The trio’s hypothesis was absolutely staggering in its import. According to the Holy Blood and the Holy Grail, Saunière’s treasure wasn’t mere baubles, but a great secret, a secret so vast it had to be protected by all means.
The authors research had led them to believe the mysterious Priory of Sion was not just formed to protect the Merovingian bloodline, but was responsible for founding the Knights Templar itself — the guardians of the holy grail.
According to Lincoln, Leigh and Baigent, the legendary ‘San Graal’, meaning Holy Grail, wasn’t a grail at all, but a ‘Sang Raal’, meaning Holy Blood.
In other words, the priest at Rennes-le-Château had not just stumbled upon a lost Merovingian lineage, he’d stumbled upon the greatest taboo of Christianity — Jesus was an ordinary man who married Mary Magdelene and fathered children.
According to the authors, the descendants of Jesus emigrated to Rennes-le-Château, interbred with local nobles and formed the Merovingian royal dynasty in the 5th century AD.
They even found evidence of where some of these descendants were buried, encoded in a 17th-century painting by artist Nicolas Poussin called the Shepherds of Arcadia.
It was also in The Holy Blood and the Holy Grail that another crucial discovery was made. The authors were directed to set of documents in the Bibliothèque Nationale de France called the ‘Dossiers Secrets d’Henri Lobineau’.

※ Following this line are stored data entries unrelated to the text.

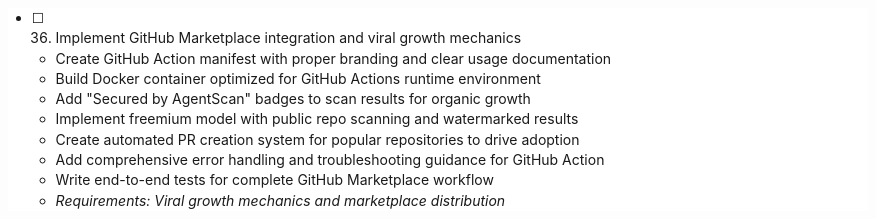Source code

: - [ ] 36. Implement GitHub Marketplace integration and viral growth mechanics
  - Create GitHub Action manifest with proper branding and clear usage documentation
  - Build Docker container optimized for GitHub Actions runtime environment
  - Add "Secured by AgentScan" badges to scan results for organic growth
  - Implement freemium model with public repo scanning and watermarked results
  - Create automated PR creation system for popular repositories to drive adoption
  - Add comprehensive error handling and troubleshooting guidance for GitHub Action
  - Write end-to-end tests for complete GitHub Marketplace workflow
  - _Requirements: Viral growth mechanics and marketplace distribution_
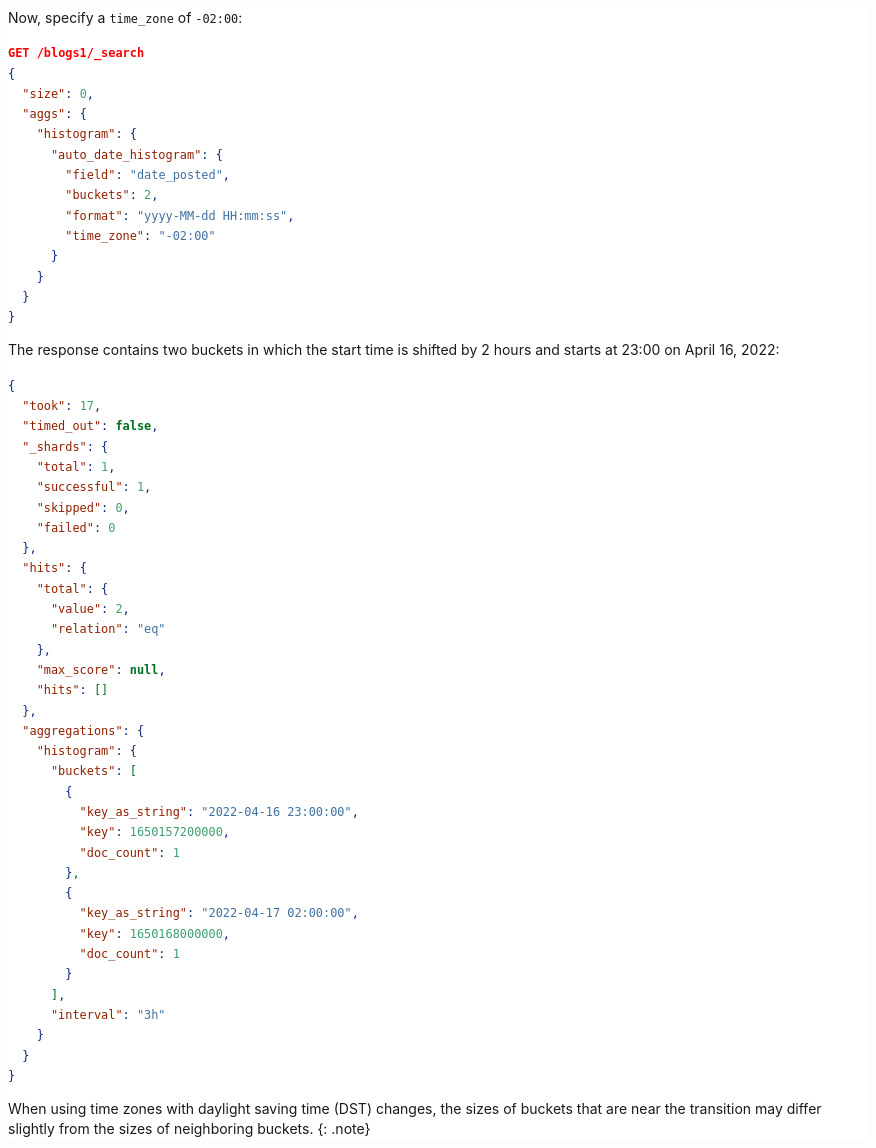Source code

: 
Now, specify a `time_zone` of `-02:00`: 

```json
GET /blogs1/_search
{
  "size": 0,
  "aggs": {
    "histogram": {
      "auto_date_histogram": {
        "field": "date_posted",
        "buckets": 2,
        "format": "yyyy-MM-dd HH:mm:ss",
        "time_zone": "-02:00"
      }
    }
  }
}
```

The response contains two buckets in which the start time is shifted by 2 hours and starts at 23:00 on April 16, 2022:

```json
{
  "took": 17,
  "timed_out": false,
  "_shards": {
    "total": 1,
    "successful": 1,
    "skipped": 0,
    "failed": 0
  },
  "hits": {
    "total": {
      "value": 2,
      "relation": "eq"
    },
    "max_score": null,
    "hits": []
  },
  "aggregations": {
    "histogram": {
      "buckets": [
        {
          "key_as_string": "2022-04-16 23:00:00",
          "key": 1650157200000,
          "doc_count": 1
        },
        {
          "key_as_string": "2022-04-17 02:00:00",
          "key": 1650168000000,
          "doc_count": 1
        }
      ],
      "interval": "3h"
    }
  }
}
```

When using time zones with daylight saving time (DST) changes, the sizes of buckets that are near the transition may differ slightly from the sizes of neighboring buckets. 
{: .note}
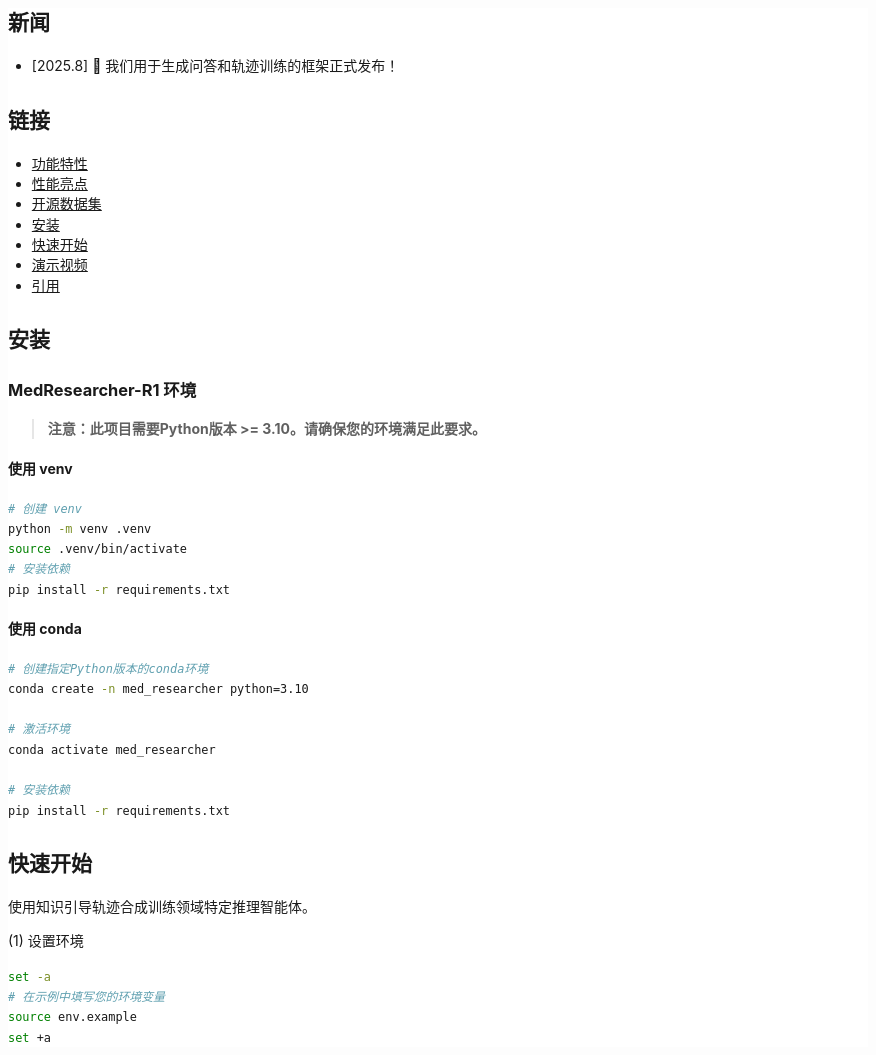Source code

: ## 新闻

- [2025.8] 🎉 我们用于生成问答和轨迹训练的框架正式发布！

## 链接

- [功能特性](#功能特性)
- [性能亮点](#性能亮点)
- [开源数据集](#开源数据集)
- [安装](#安装)
- [快速开始](#快速开始)
- [演示视频](#演示视频)
- [引用](#引用)

## 安装

### MedResearcher-R1 环境

> **注意：此项目需要Python版本 >= 3.10。请确保您的环境满足此要求。**

#### 使用 venv
```bash
# 创建 venv
python -m venv .venv
source .venv/bin/activate
# 安装依赖
pip install -r requirements.txt
```

#### 使用 conda
```bash
# 创建指定Python版本的conda环境
conda create -n med_researcher python=3.10

# 激活环境
conda activate med_researcher

# 安装依赖
pip install -r requirements.txt
```

## 快速开始

使用知识引导轨迹合成训练领域特定推理智能体。

(1) 设置环境
```bash
set -a
# 在示例中填写您的环境变量
source env.example
set +a

```
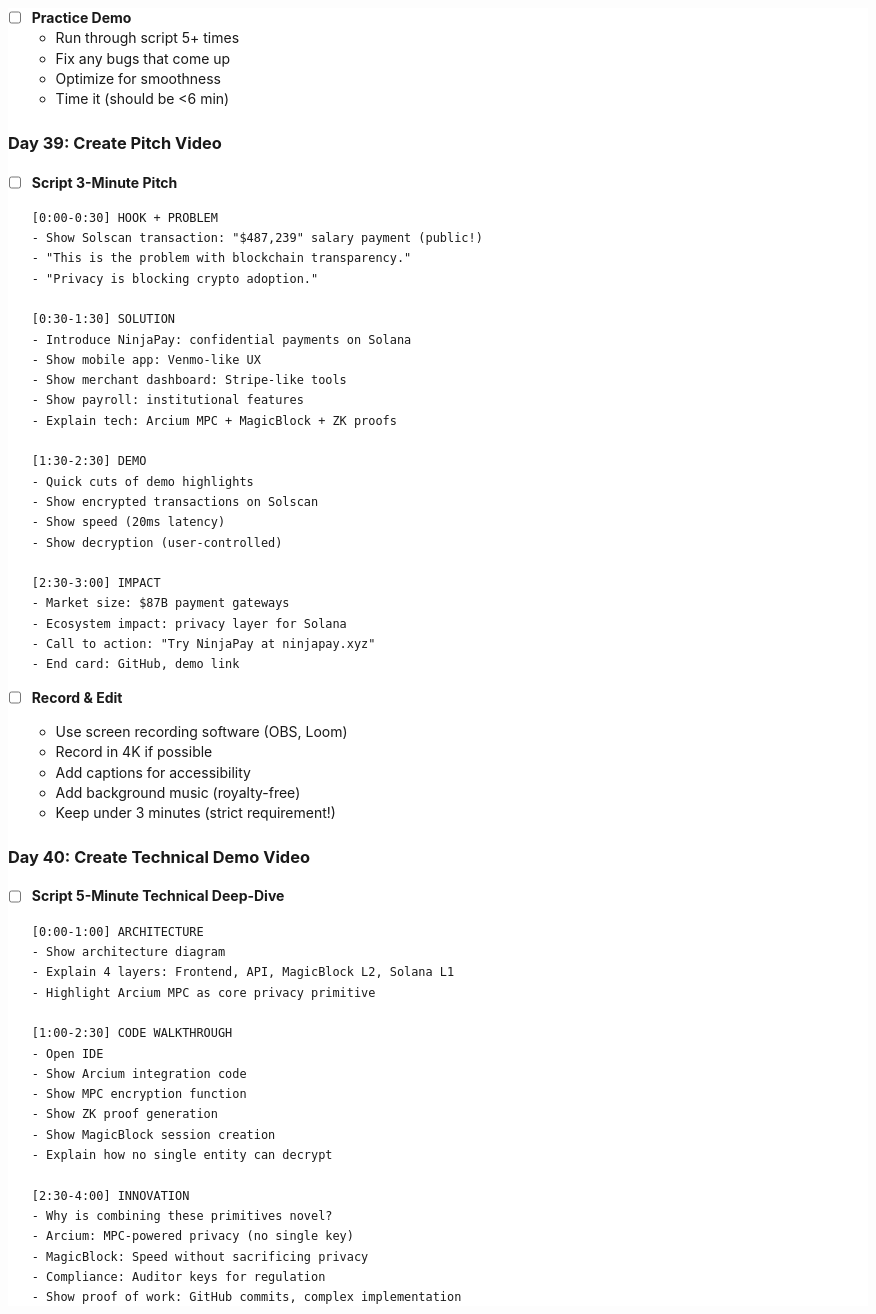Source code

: - [ ] **Practice Demo**
  - Run through script 5+ times
  - Fix any bugs that come up
  - Optimize for smoothness
  - Time it (should be <6 min)

### Day 39: Create Pitch Video

- [ ] **Script 3-Minute Pitch**
  ```
  [0:00-0:30] HOOK + PROBLEM
  - Show Solscan transaction: "$487,239" salary payment (public!)
  - "This is the problem with blockchain transparency."
  - "Privacy is blocking crypto adoption."

  [0:30-1:30] SOLUTION
  - Introduce NinjaPay: confidential payments on Solana
  - Show mobile app: Venmo-like UX
  - Show merchant dashboard: Stripe-like tools
  - Show payroll: institutional features
  - Explain tech: Arcium MPC + MagicBlock + ZK proofs

  [1:30-2:30] DEMO
  - Quick cuts of demo highlights
  - Show encrypted transactions on Solscan
  - Show speed (20ms latency)
  - Show decryption (user-controlled)

  [2:30-3:00] IMPACT
  - Market size: $87B payment gateways
  - Ecosystem impact: privacy layer for Solana
  - Call to action: "Try NinjaPay at ninjapay.xyz"
  - End card: GitHub, demo link
  ```

- [ ] **Record & Edit**
  - Use screen recording software (OBS, Loom)
  - Record in 4K if possible
  - Add captions for accessibility
  - Add background music (royalty-free)
  - Keep under 3 minutes (strict requirement!)

### Day 40: Create Technical Demo Video

- [ ] **Script 5-Minute Technical Deep-Dive**
  ```
  [0:00-1:00] ARCHITECTURE
  - Show architecture diagram
  - Explain 4 layers: Frontend, API, MagicBlock L2, Solana L1
  - Highlight Arcium MPC as core privacy primitive

  [1:00-2:30] CODE WALKTHROUGH
  - Open IDE
  - Show Arcium integration code
  - Show MPC encryption function
  - Show ZK proof generation
  - Show MagicBlock session creation
  - Explain how no single entity can decrypt

  [2:30-4:00] INNOVATION
  - Why is combining these primitives novel?
  - Arcium: MPC-powered privacy (no single key)
  - MagicBlock: Speed without sacrificing privacy
  - Compliance: Auditor keys for regulation
  - Show proof of work: GitHub commits, complex implementation
  ```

Inside was mind-blowing evidence that the clandestine order had over the centuries been headed by such luminaries as Leonardo Da Vinci, Issac Newton, Victor Hugo, Claude Debussy and Jean Cocteau.
It was hardly surprising that the book would make such a massive and enduring impact. It told a thrilling story far better than mere fiction — a fact confirmed by Dan Brown’s plodding bestseller the Da Vinci Code, which borrowed wholesale from Holy Blood.
But in that, the ultimate downfall of the legend of Rennes-le-Château was seeded. The stories started to resemble fiction rather too uncomfortably. In fact, it all seemed too good to be true.